Notice the first argument to cudaMalloc... It is a pointer to a pointer! Why not just pass a pointer, and then access the memory from that pointer? Well, this is one of the design choices that apparently wasn't received well, and the reason for having a double pointer is because: (taken from stackoverflow)

"All CUDA API functions return an error code (or cudaSuccess if no error occured). All other parameters are passed by reference. However, in plain C you cannot have references, that's why you have to pass an address of the variable that you want the return information to be stored. Since you are returning a pointer, you need to pass a double-pointer."


Perhaps you could say that this is a better way, since you don't have to check errno.
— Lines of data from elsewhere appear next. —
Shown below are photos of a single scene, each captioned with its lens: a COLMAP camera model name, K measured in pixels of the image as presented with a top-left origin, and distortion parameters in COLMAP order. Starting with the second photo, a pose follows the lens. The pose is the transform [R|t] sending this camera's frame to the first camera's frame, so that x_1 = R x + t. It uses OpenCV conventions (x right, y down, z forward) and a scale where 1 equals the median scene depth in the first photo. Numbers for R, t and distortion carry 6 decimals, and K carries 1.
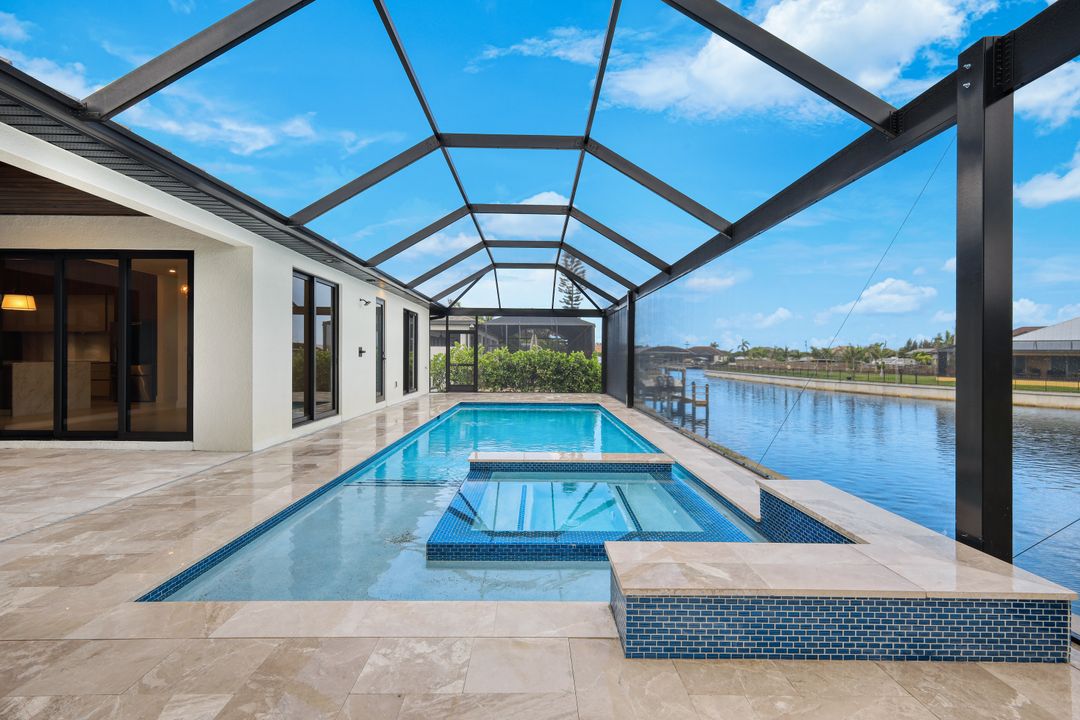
lens RADIAL K [[476.4, 0, 540.0], [0, 476.4, 360.0], [0, 0, 1]] dist [0.013355, 0.000058]
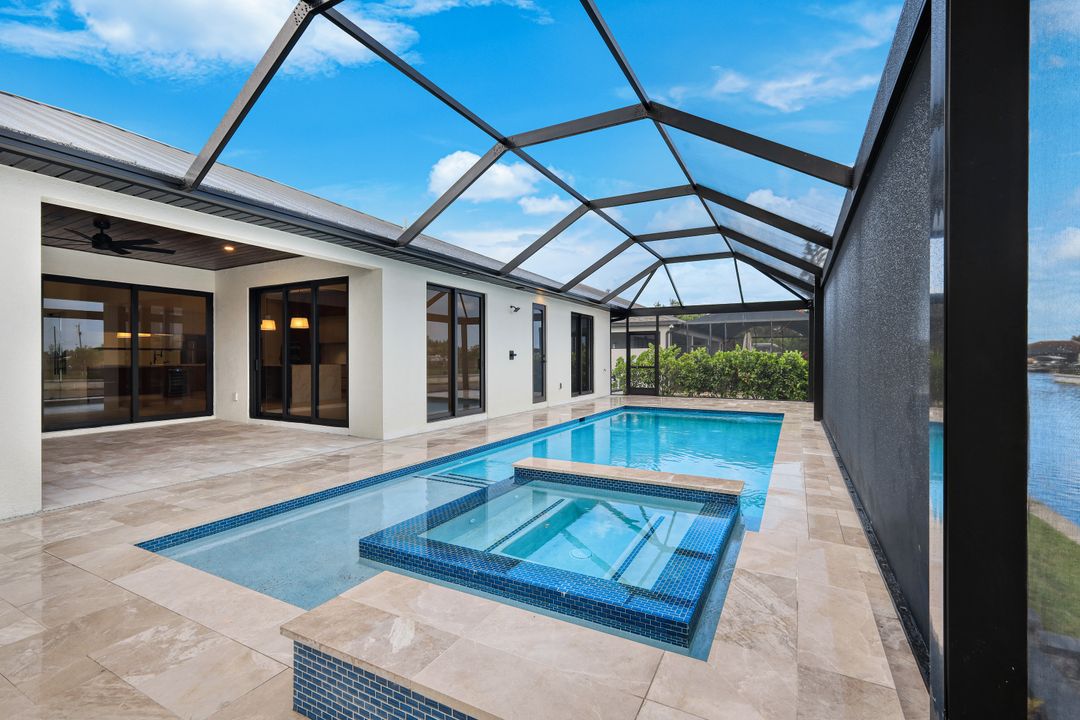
lens RADIAL K [[475.8, 0, 540.0], [0, 475.8, 360.0], [0, 0, 1]] dist [0.004223, 0.000307]
pose [[0.880023, -0.007593, -0.474871, 0.208111], [0.005312, 0.999967, -0.006144, 0.000994], [0.474902, 0.002884, 0.880034, 0.096864]]
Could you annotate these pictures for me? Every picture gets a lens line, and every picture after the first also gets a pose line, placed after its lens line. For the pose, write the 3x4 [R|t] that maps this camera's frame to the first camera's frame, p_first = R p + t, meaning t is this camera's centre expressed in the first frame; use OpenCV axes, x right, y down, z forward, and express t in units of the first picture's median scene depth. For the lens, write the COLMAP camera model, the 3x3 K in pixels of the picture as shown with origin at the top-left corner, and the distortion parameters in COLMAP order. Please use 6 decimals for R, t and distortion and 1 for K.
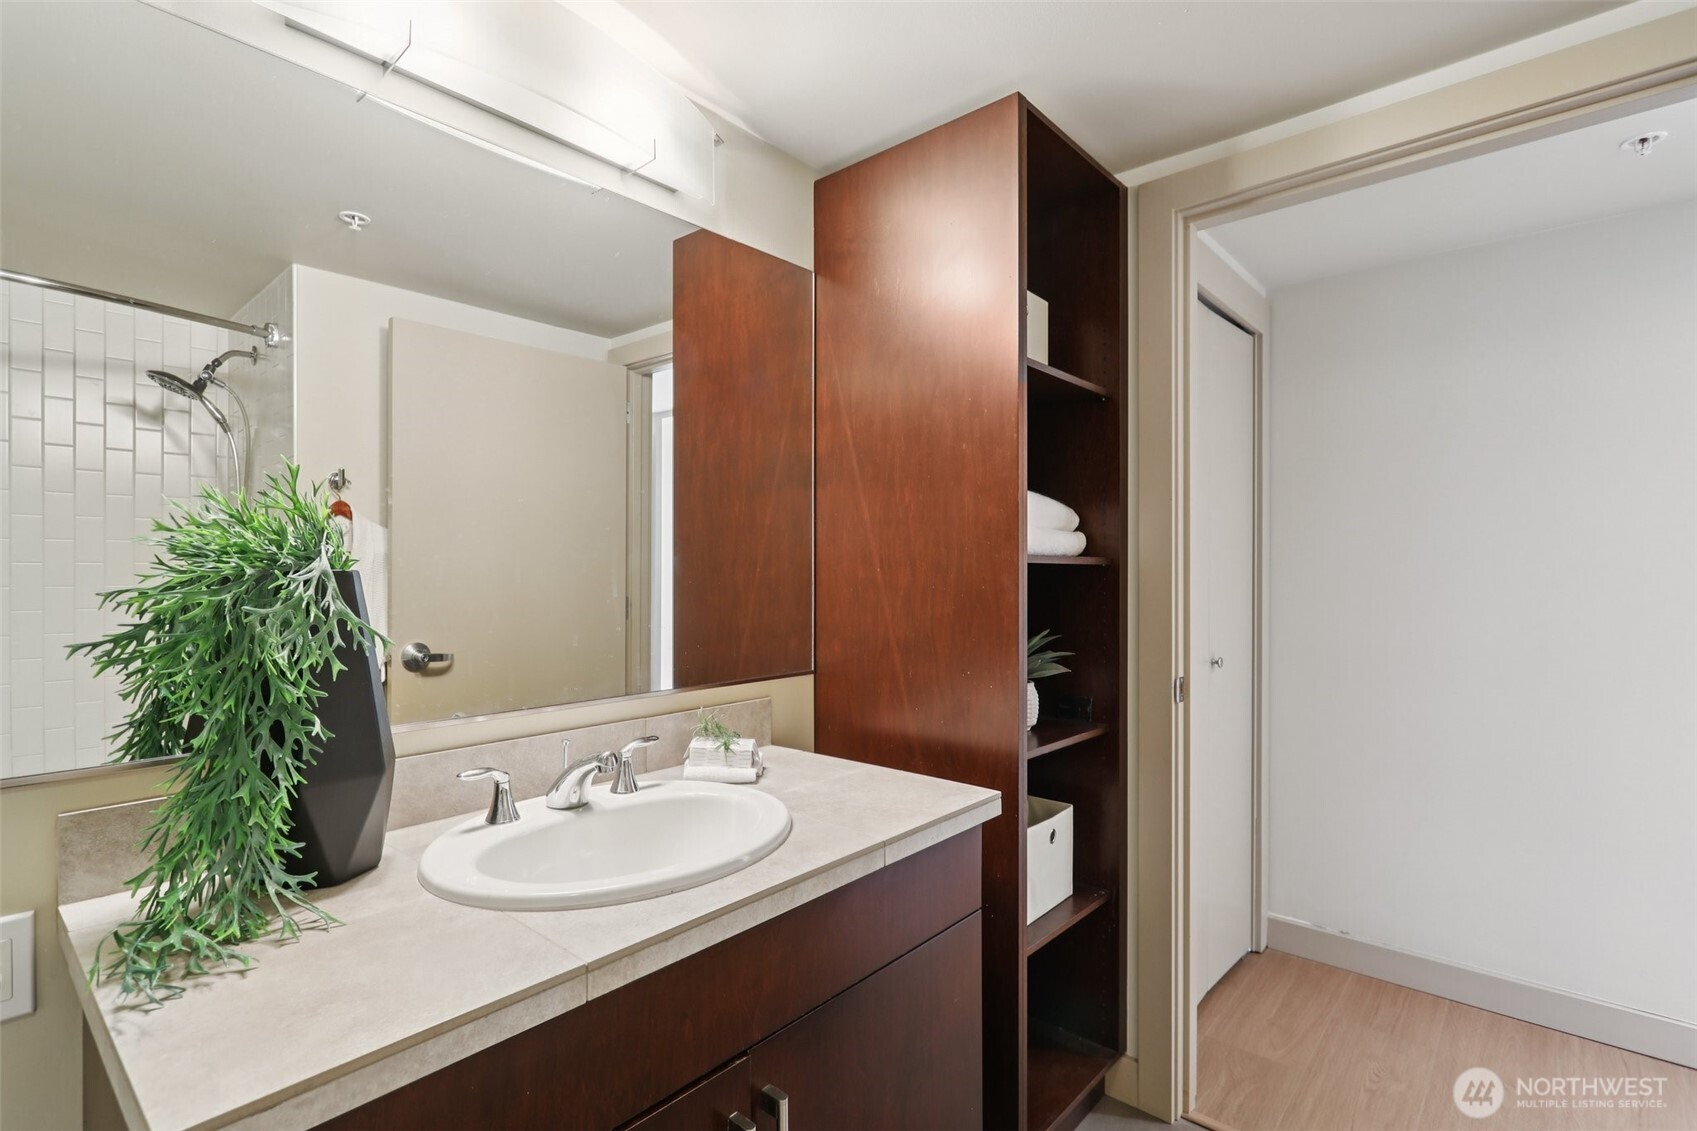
lens RADIAL K [[810.9, 0, 843.4], [0, 810.9, 568.3], [0, 0, 1]] dist [-0.004383, 0.005488]
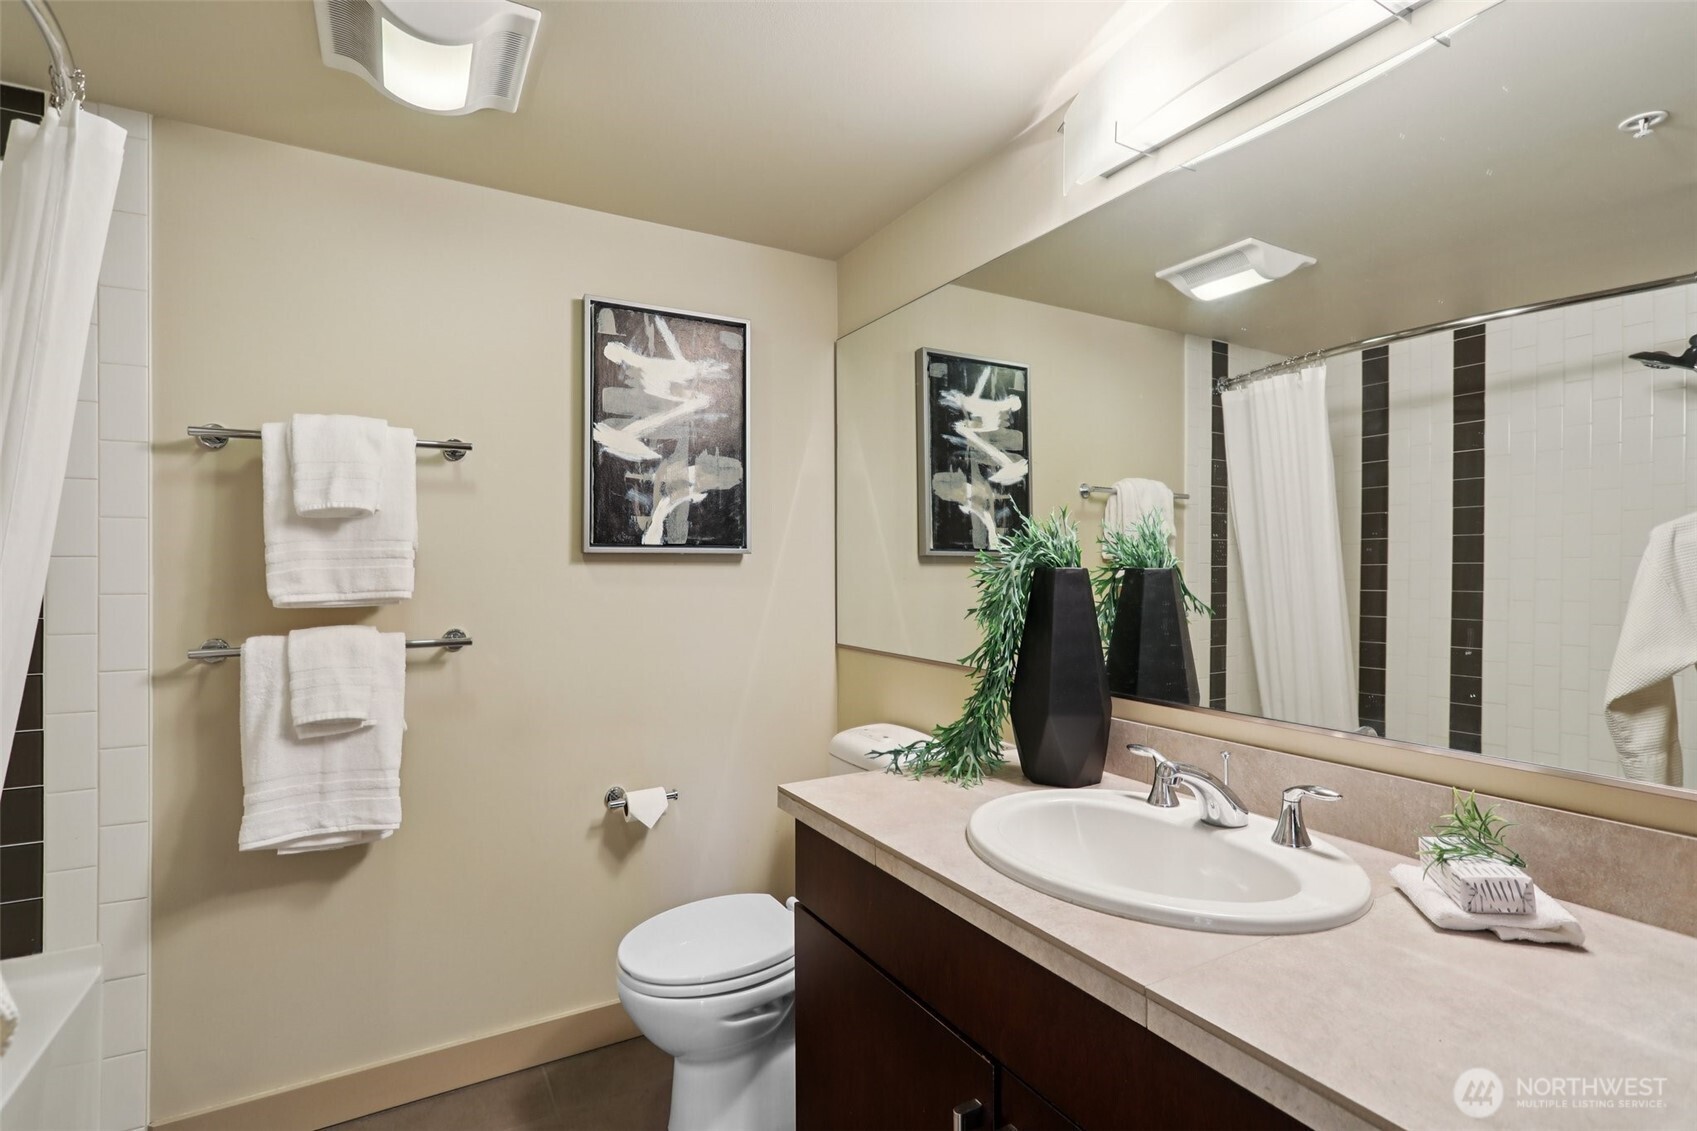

I've always thought returning error codes is a bit nicer, and in the case of a GPU where locking might take a lot more effort (so that errno isn't erased by the time you read it), it may be a good choice after all.


From what I understand, GPUs are good at processing many small operations (since they have tons of small "processors") and CPUs are good at processing larger operations. We've covered applications that run well on either GPUs or CPUs (saxpy), but are there any operations that would benefit from both CPU threads and GPU threads writing to the same memory space in parallel? Or is the overhead of cudaMemcpy too high?

An example might be the grid solver from the previous lecture. If there were 1/4 as many black dots as red dots, but each took X times the time to compute compared to a red dot, it might be beneficial to compute the black dots with CPU threads and share the data with memcpys.


Could someone answer the question posted: "What does cudaMemcpy remind you of?" I would say it reminds me of copying data from main memory to a cache, but that is just my take on it.


cudaMemcpy should remind you of message sending as a means for sharing addresses. In this case, cudaMemcpy is sending a "message" (copying data) from the host (cpu) address space to the device (gpu) address space.


@notanonymous. I agree. But did you mean to write "since it's a means for communicating data between address spaces."?